LR: … especially since, in the worst case, constant project-based work also leads to aesthetic impoverishment – namely when it’s only a matter of making the next project application as attractive as possible and convincing the funders with fancy buzzwords. This would mean that something would be lost twice over: individual livelihoods and artistic impulses in general. In this context, even the Corona short-term grants do not create sustainability. We can see how the current situation is scaring off young people. Many are once again considering whether they should study music at all. Because they see what significance the cultural sector can have for politics. And it is, of course, the small, independent groups that are most likely to perish – those that do not represent the mainstream, but rather something special, something off the beaten track, something that is absolutely necessary in a rich artistic and cultural life. 

ML: In this respect, this Corona crisis is actually interesting. Because it also reveals another crisis that has been there for a long time: public funding for independent groups is simply underfunded, especially in the area of contemporary music. But how does one solve this problem? Launching a petition or writing another open letter to politicians will probably not be very effective. Because they don’t have any long-term solutions at hand. Wouldn’t it be a good idea to approach the big institutions directly? I have in mind a kind of solidarity-based model that would could be installed within our existing, highly developed and subsidized orchestra system. For example, concert halls and opera houses could make their rooms and workshops available to freelancers and include them in their subscription programs with paid concerts. 

LR: For this model, however, it seems important to me to demand flat hierarchies or to make sure that the free people are not suddenly indebted to the institutions and have to fulfill a number of conditions.
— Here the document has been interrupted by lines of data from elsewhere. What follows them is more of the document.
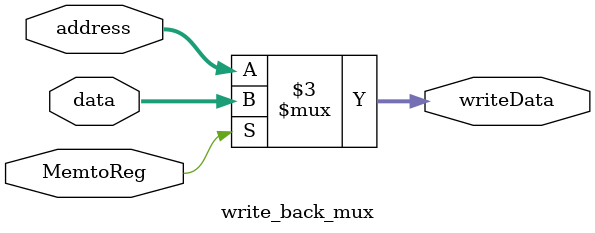
<source format=v>
`timescale 1ns / 1ps
module write_back_mux(data, address, MemtoReg, writeData);

	input MemtoReg;
	input [31:0] data, address;
	
	output reg [31:0] writeData;
	
	always @(*)
	begin
	
		if (MemtoReg)
		begin
			writeData <= data;
		end
			
		else
		begin
			writeData <= address;
		end
			
	end

endmodule

</source>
I think that creating a truly unconditional solidarity is not at all easy to realize in our thinking and acting shaped by the capitalist system. For we have long lived in a consciousness according to which artists are also entrepreneurs (and their work is a commodity). Of course, this makes ideas like the one you’ve just expressed a great challenge. 

ML: That’s why it would be important to make it clear that this is not about a return-on-investment thinking along the lines of: “We’ll support you in realizing your projects and becoming successful entrepreneurs if you meet our conditions”. The freedom of art and creativity must be guaranteed. There are already some promising initiatives for independent music ensembles at permanent venues – for example, at the Elbphilharmonie in Hamburg, HELLERAU has a double-pass project with the soloist ensemble Kaleidoskop and the Hanover State Opera, and the Konzerthaus Berlin wants to open itself up to the independent scene in 2021. But that would have to become more. And we should think more carefully about systematically working on structures that make such collaborations possible. In the 2000s, there was something similar in the form of the “New Music Network,” funded by the German Federal Cultural Foundation. Regional and municipal networks worked together for several years to structurally strengthen the new music scene. Mobilizing forces and funds for something like this again would be a very good measure, especially at the present time. 

TONLAGEN – 30th Dresden Contemporary Music Days 
15.04.–02.05.2021

Leonie Reineke is an editor for new music at Südwestrundfunk and works as a freelance author for Deutschlandradio and ARD, Moritz Lobeck has been the director of the festival TONLAGEN – Dresdner Tage der zeitgenössischen Musik since 2019.